このバウチャー制度は、橋下氏が自身の「行政哲学」としている。ツイッターでは「供給サイドがある程度熟した『成熟国家』においては、バウチャーが効いてくる。バウチャーにしないと既得権供給団体が腐ったままで日本の成長は停滞する」と発言しており、西成区で成功すれば、教育のみならず、保育・公営住宅・芸術文化といった分野へも導入していく考えだ。
辻氏はもともと、自民党市議を11期務めた父から後を受け継いだ「世襲議員」であった。市民目線で、西成区および借金がふくらむ大阪市政全体への危機感を募らせたが、市議会、市職員は動かない。そこへ改革の旗手として類稀な実行力を持つ橋下氏が現れた。

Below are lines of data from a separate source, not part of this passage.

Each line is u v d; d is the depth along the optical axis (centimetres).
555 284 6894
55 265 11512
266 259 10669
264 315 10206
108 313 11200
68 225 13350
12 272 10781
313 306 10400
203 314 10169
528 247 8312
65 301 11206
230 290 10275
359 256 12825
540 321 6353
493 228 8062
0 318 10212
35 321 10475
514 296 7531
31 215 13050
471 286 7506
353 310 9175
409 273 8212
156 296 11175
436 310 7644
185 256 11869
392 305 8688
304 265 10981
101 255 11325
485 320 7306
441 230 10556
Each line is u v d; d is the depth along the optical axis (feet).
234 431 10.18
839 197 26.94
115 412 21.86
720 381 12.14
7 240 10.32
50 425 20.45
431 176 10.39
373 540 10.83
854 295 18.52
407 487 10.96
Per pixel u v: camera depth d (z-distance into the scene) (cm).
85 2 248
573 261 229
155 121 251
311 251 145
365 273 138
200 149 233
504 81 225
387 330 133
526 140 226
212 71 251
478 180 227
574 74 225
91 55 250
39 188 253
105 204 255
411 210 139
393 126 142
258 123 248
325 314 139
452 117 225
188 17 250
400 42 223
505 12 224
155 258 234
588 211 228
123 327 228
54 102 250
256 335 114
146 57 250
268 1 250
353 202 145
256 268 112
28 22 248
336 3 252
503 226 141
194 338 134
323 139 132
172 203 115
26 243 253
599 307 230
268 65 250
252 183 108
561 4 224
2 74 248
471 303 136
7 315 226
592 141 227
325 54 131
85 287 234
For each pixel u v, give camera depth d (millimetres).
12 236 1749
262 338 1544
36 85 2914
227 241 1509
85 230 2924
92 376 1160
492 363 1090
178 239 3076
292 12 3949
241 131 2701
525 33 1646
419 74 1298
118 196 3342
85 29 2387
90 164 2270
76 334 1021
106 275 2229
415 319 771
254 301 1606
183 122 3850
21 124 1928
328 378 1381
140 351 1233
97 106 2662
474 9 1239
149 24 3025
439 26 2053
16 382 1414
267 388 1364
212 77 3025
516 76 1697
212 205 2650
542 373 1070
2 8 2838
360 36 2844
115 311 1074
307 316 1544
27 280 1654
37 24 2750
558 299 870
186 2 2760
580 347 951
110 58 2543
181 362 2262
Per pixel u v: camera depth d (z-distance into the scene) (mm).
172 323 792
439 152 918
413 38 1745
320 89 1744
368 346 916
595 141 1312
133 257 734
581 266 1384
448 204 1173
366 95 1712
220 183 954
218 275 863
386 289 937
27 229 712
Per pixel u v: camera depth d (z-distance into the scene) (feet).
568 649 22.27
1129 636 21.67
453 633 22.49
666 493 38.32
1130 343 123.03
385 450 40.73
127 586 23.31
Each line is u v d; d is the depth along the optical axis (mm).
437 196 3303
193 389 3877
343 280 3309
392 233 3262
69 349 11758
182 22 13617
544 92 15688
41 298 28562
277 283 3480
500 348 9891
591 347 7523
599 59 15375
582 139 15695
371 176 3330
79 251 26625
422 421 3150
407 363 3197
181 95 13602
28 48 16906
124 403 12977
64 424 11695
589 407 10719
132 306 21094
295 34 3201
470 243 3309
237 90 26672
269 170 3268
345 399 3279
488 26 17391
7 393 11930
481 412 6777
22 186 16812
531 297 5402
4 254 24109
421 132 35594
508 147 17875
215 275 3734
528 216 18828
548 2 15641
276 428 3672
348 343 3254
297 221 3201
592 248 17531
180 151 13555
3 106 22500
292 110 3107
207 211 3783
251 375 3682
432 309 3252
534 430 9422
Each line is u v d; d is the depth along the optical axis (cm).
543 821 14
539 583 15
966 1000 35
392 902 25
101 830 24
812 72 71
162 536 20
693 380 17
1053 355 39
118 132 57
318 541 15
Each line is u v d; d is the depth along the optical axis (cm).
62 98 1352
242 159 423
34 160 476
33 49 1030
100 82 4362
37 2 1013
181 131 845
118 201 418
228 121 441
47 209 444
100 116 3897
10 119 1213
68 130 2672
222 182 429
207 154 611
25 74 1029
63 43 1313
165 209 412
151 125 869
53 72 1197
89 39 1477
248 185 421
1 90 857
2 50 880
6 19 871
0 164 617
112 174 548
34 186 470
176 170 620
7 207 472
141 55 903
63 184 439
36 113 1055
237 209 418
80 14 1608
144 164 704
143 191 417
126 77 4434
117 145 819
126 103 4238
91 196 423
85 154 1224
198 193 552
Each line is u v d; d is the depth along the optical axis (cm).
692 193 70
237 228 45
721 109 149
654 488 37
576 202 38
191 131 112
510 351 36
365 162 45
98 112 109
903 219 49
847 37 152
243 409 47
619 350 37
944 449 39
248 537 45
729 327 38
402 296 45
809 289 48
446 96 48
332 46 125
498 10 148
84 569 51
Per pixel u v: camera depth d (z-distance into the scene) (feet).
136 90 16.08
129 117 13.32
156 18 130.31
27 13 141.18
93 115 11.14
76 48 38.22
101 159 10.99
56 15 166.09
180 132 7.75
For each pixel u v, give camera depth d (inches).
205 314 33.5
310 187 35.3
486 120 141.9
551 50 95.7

そして、政治生命をかけて、まだ少数派であった大阪維新に加わった(大阪市議では2人目に自民党を離脱)。
橋下氏が教育特区として健全化に力を入れる西成区は、"大阪の危機"の象徴と言える。だがその背景にある高齢化や貧困層の増加は、日本全体に共通する問題でもある。他の都市圏にとっても、あいりん地区の状況は決して対岸の火事ではない。
少子高齢化社会に巣食う病への投薬を、我が都市、我が町に置き換えてみる必要もあるのかもしれない。